Ao fim do 1º Encontro Mundial de Blogueiros foi aprovada a moção abaixo. Caso você tenha interesse de subscrevê-la, deixe seus dados no link de comentários desde post. Encaminharei todos o nome de todos os que assinarem para o Barão de Itararé para acrescer os que tiverem manifestado.
Moção apresentada no Encontro Mundial de Blogueiros:
Nas últimas semanas, a mídia hegemônica mostrou mais uma vez suas
garras. De forma inescrupulosa, se aproveitou de denúncias vazias para
governar o país no grito.
Inconformados com o fato de terem perdido nas urnas a eleição
presidencial, tentam impor uma agenda negativa para a nova presidente,
tendo como foco a desmoralização dos quadros políticos que ocupam seu
primeiro escalão. Com muito orgulho, os barões da mídia se vangloriam
de ter derrubado o 6º ministro de estado em 10 meses de governo.
O alvo da vez foi o ex-ministro do Esporte Orlando Silva. Baseados em
afirmações feitas por um homem com extensa ficha corrida na justiça,
acionado por ter desviado milhões dos cofres públicos e que não
apresentou nenhuma prova contra o ex-ministro, a mídia criou um
tribunal de exceção para julgar e condenar publicamente Orlando Silva.
Num primeiro momento, a presidente Dilma Rousseff resistiu à investida
da mídia, mas não suportou a pressão e cedeu à chantagem midiática.
Ao se curvar, mais uma vez, aos interesses dos grandes conglomerados de
comunicação e se pautar pela efemeridade das pesquisas de opinião, a
presidente Dilma cria um perigoso precedente para a democracia
brasileira e uma arapuca para o seu governo.

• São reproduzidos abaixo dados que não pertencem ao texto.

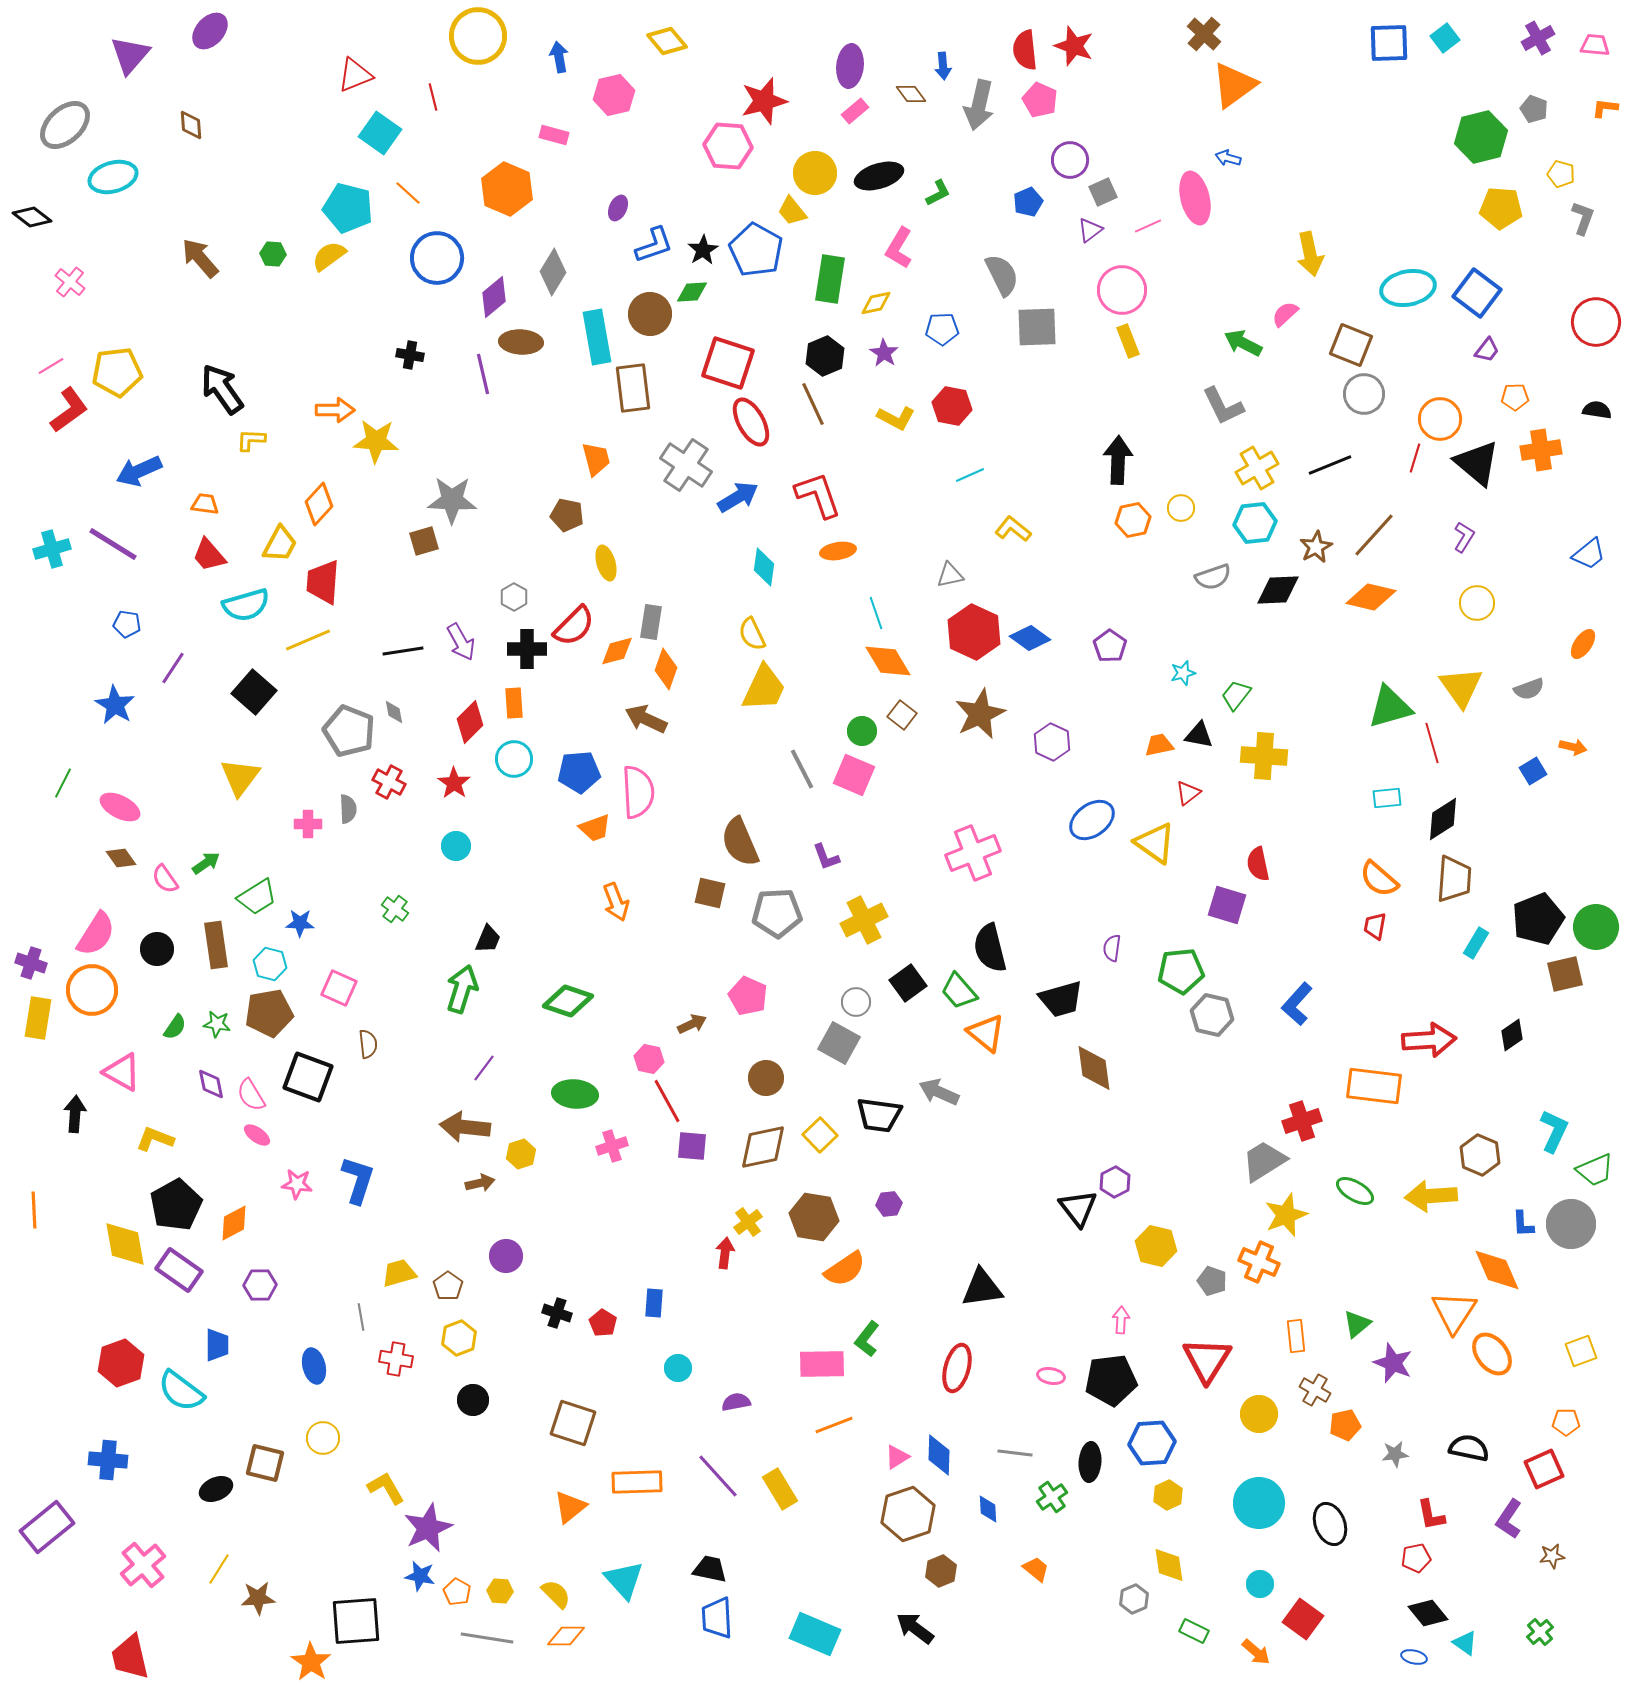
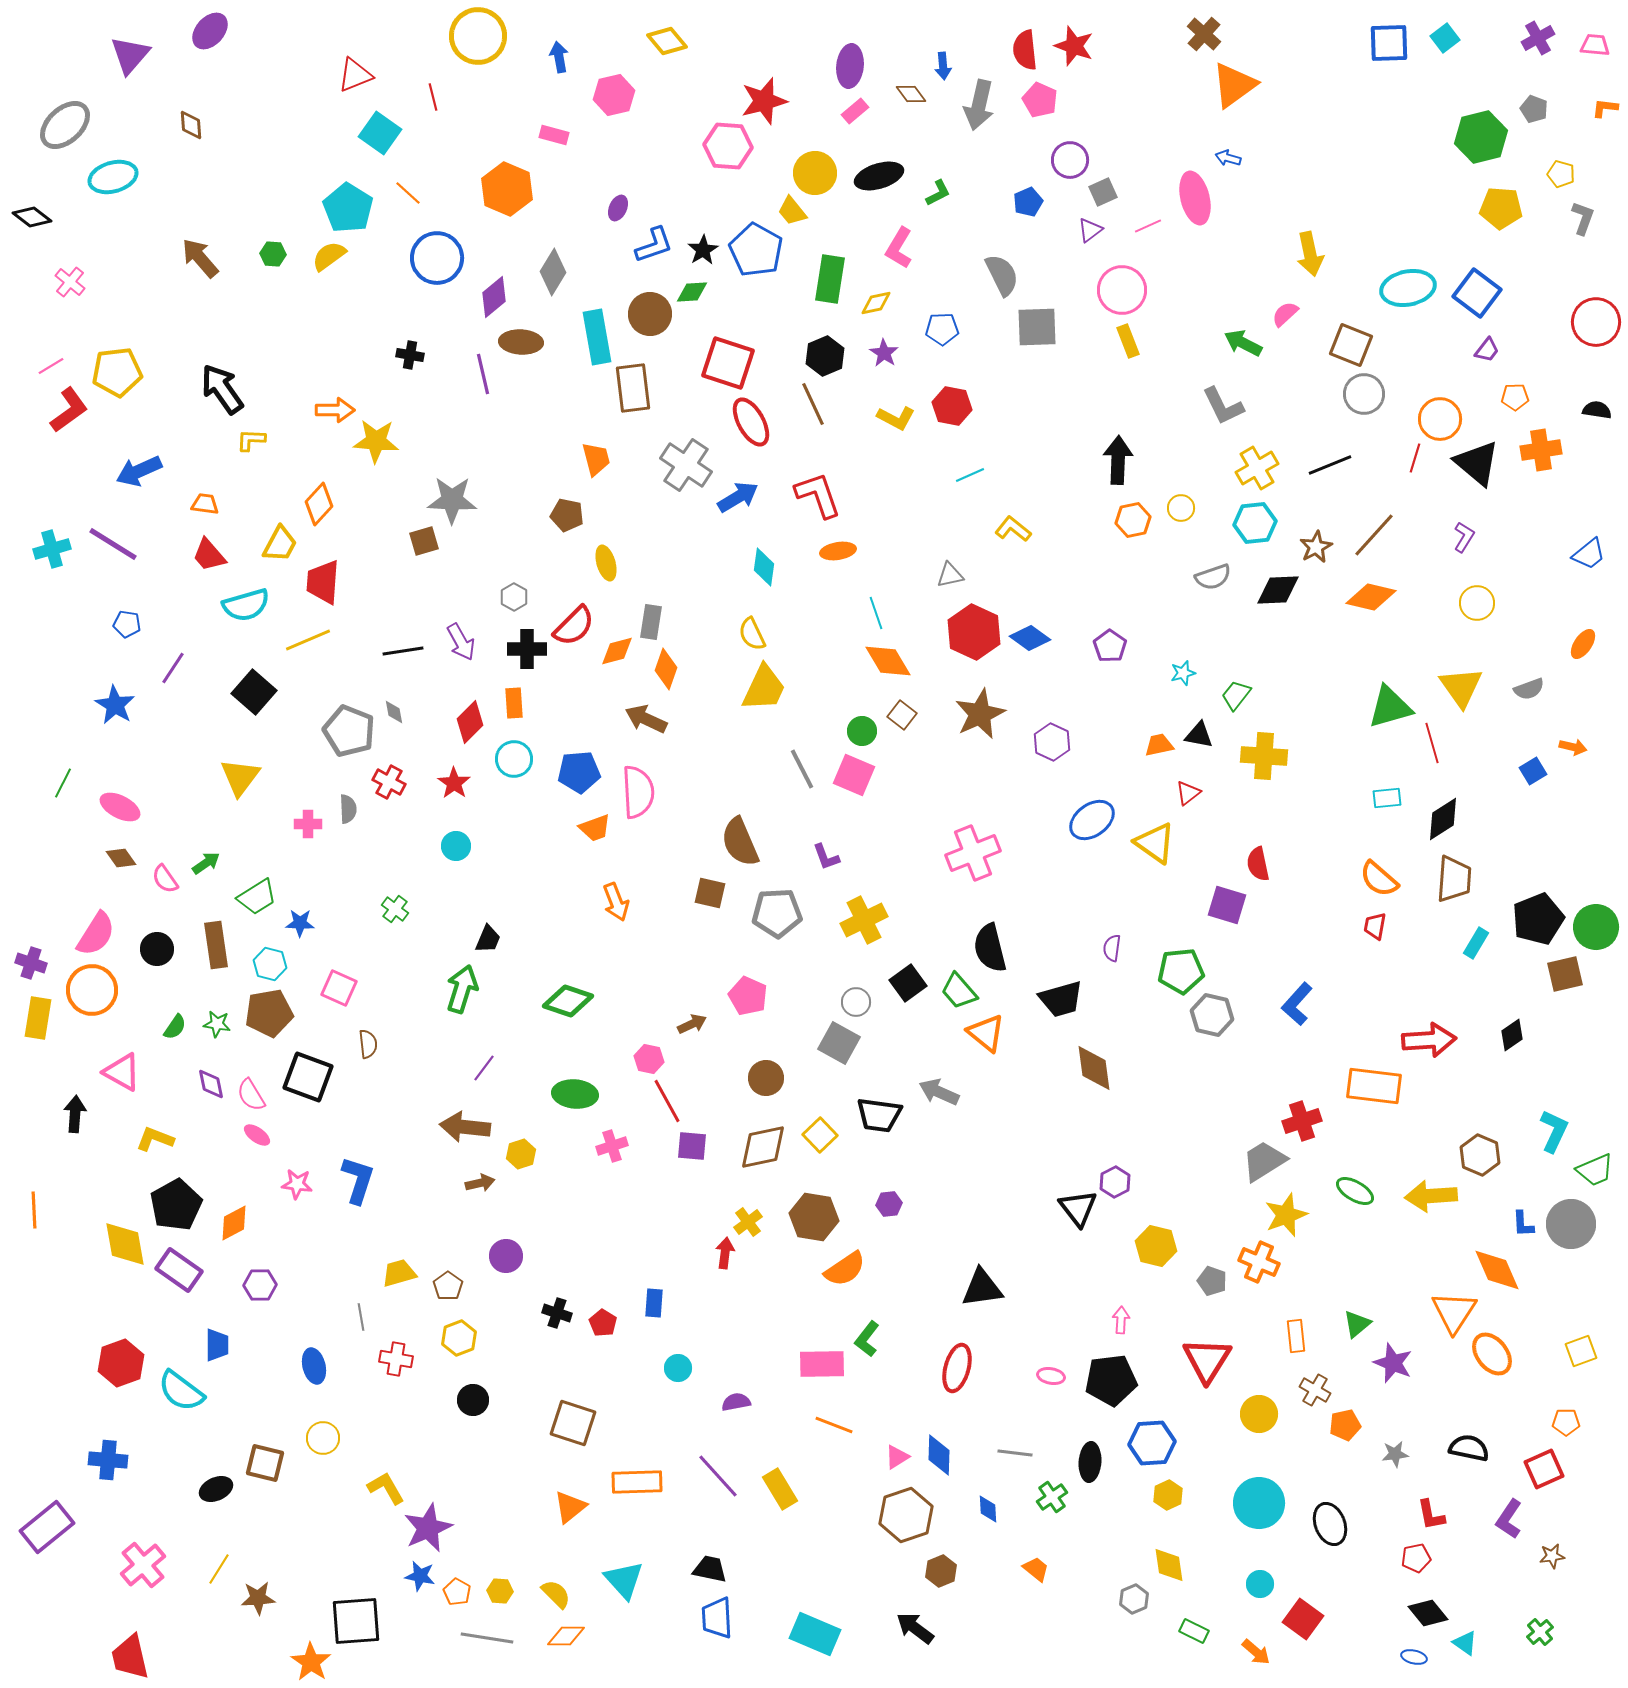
cyan pentagon at (348, 208): rotated 18 degrees clockwise
orange line at (834, 1425): rotated 42 degrees clockwise
brown hexagon at (908, 1514): moved 2 px left, 1 px down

No primeiro caso, porque qualquer pessoa pública passa a ter o ônus da
prova de sua inocência, violando um princípio Constitucional, e pode
ser fuzilada no paredão da sanha reacionária. No segundo, porque a
mídia e a elite conservadora que ela representa se sentem fortes para
continuar a investida contra o seu governo. Já há, inclusive, os que
apontam os próximos alvos. Engana-se a presidente se ela acredita que
adotando uma postura subserviente à mídia ela estará fora do alcance
dos seus fuzis.
Nessa guerra midiática, a estratégia da mídia e das elites é
desmoralizar os partidos que compõe a base do governo e seu primeiro
escalão com o objetivo de enfraquecer a presidente, que pode ser o
próximo alvo.
Este episódio só fortalece a necessidade de o Brasil discutir
urgentemente um marco regulatório para as comunicações. A mídia ataca
os que defendem a regulação porque tem o monopólio da capacidade de
gerar escândalos – mesmo que a partir de fatos que não os justifiquem –
ou de abafá-los, quando lhes interessa. O país não pode mais ser refém
das vontades políticas das poucas famílias que controlam 80% do
conteúdo dos meios de comunicação. Só por meio da regulação é possível
garantir a liberdade de expressão para todos, ampliar o pluralismo e a
diversidade da comunicação brasileira.